Turkmens escape to Turkey from Russian, al-Assad fire in Syria

Turkmens escape to Turkey from Russian, al-Assad fire in Syria

ANKARA

DHA Photo

Some 1,635 migrants, mainly women, children and elderly people, crossed into Turkey on Jan. 29 and 30 from Syria, after leaving their camp across the border due to rising security risks, as the Russian and Bashar al-Assad forces’ bombardment of Turkmen villages continued.

The group had taken refuge in the Turkish-built Yamadi camp after shelling by the regime and allied Russian forces’ intensified in the Bayırbucak region of northwestern Syria, according to a statement by the Turkish Prime Ministry Disaster and Emergency Management Authority (AFAD). However, they were forced to cross the border into the Yayladağı district of Turkey’s southeastern Hatay province as the bombing intensified.

The decision to evacuate Yamadi came as Abdurrahman Mustafa, the president of the Syrian Turkmen Assembly, said it would be necessary, one day after the Obin camp, 3 kilometers southeast of Yamadi, was bombarded in an aerial campaign.
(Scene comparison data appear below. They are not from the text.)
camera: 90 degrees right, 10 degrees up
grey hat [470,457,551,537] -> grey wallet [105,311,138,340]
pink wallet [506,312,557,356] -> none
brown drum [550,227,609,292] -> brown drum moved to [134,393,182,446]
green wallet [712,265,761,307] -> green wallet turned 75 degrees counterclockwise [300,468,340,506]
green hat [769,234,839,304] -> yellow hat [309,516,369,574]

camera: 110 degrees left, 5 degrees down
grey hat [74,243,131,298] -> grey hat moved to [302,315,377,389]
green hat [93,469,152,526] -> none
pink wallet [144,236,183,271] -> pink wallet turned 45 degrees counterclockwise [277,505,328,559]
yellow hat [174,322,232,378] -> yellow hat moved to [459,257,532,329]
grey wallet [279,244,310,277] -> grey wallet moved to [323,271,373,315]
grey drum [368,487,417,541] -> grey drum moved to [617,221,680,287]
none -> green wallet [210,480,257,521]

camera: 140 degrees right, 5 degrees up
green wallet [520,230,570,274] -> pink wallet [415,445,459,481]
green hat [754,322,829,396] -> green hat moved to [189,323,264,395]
“The al-Assad forces with Russia’s support are marching toward Yamadi after the fall of Rabia. They are eight kilometers from the camp on the zero point of the border. We started to evacuate the camp [Yamadi] last night [Jan. 28]. [People] are expected to arrive in Turkey in groups consisting of 500-600 people. There are mostly Turkmen 20,000 people in the camp. We talked with AFAD and Red Crescent representatives at the beginning of the week and they are expanding the camp in Güveççi village in Yayladağı,” Mustafa said, adding that the Obin camp was bombarded early on Jan. 29.

“They bombarded the [Obin] camp last October too. There are reportedly many dead and wounded [from this latest bombardment]. We have also learned that the regime has started to capture the Turkmen village of Kelez in the Kürtdağı region. In the Bayırbucak region, Turkmens hold only two villages out of 40 Turkmen villages,” Mustafa said. 

He added that the Russians are using “the same tactics as Israel uses in Gaza,” firing cluster bombs at the Turkmen villages of Sallur, Kelez and Alçabayır. “Turkmen troops are continuing their resistance in this region but there is no way that civilians can live here anymore,” he stated.

In drone images obtained by Anadolu Agency, damaged houses and sanctuaries in the Turkmen villages of Çümeren and Sallur can be seen, as well as vehicles rendered unusable due to shrapnel pieces.
  
Meanwhile, AFAD has started taking finger prints of the Turkmens and Arabs arriving at the Arfalı point opened on the Yayladağı border gate, where their health checks and registration process is being completed. The refugees will be accommodated in AFAD centers in Hatay, Gaziantep and Şanlıurfa upon the completion of their biometric registration processes. 

A mobile coordination center, mobile catering vehicles and six ambulances have also been sent to the area.
A mass migration management system, which was implemented in Turkey amid the large flow of Kurdish and Arab Syrians fleeing the town of Kobane in 2014 has recently been relaunched, AFAD also stated.

As part of the measures, some 202 personnel have been tasked by AFAD, the Health Ministry, the Gendarmerie General Command, the Security General Directorate, the Turkish Red Crescent and the Interior Ministry’s Directorate of General Migration Management.

The Turkmens are ethnic kin of the Turks and Turkey has been particularly angered by Russian jets’ targeting of them in Syria. It has warned that Russia’s actions in Syria risk exacerbating the refugee crisis, shortly after Ankara struck a deal with the EU to stem the flow of migrants to Europe.

Several thousand people, including Syrian Arabs waiting at the border, will be allowed into Turkey in the coming days, Reuters quoted local activists as saying.

“The situation isn’t good there at all. Russia is hitting very hard. They have destroyed everything,” Muhammed Mustafa, an elderly man among those arriving in Turkey, told Reuters.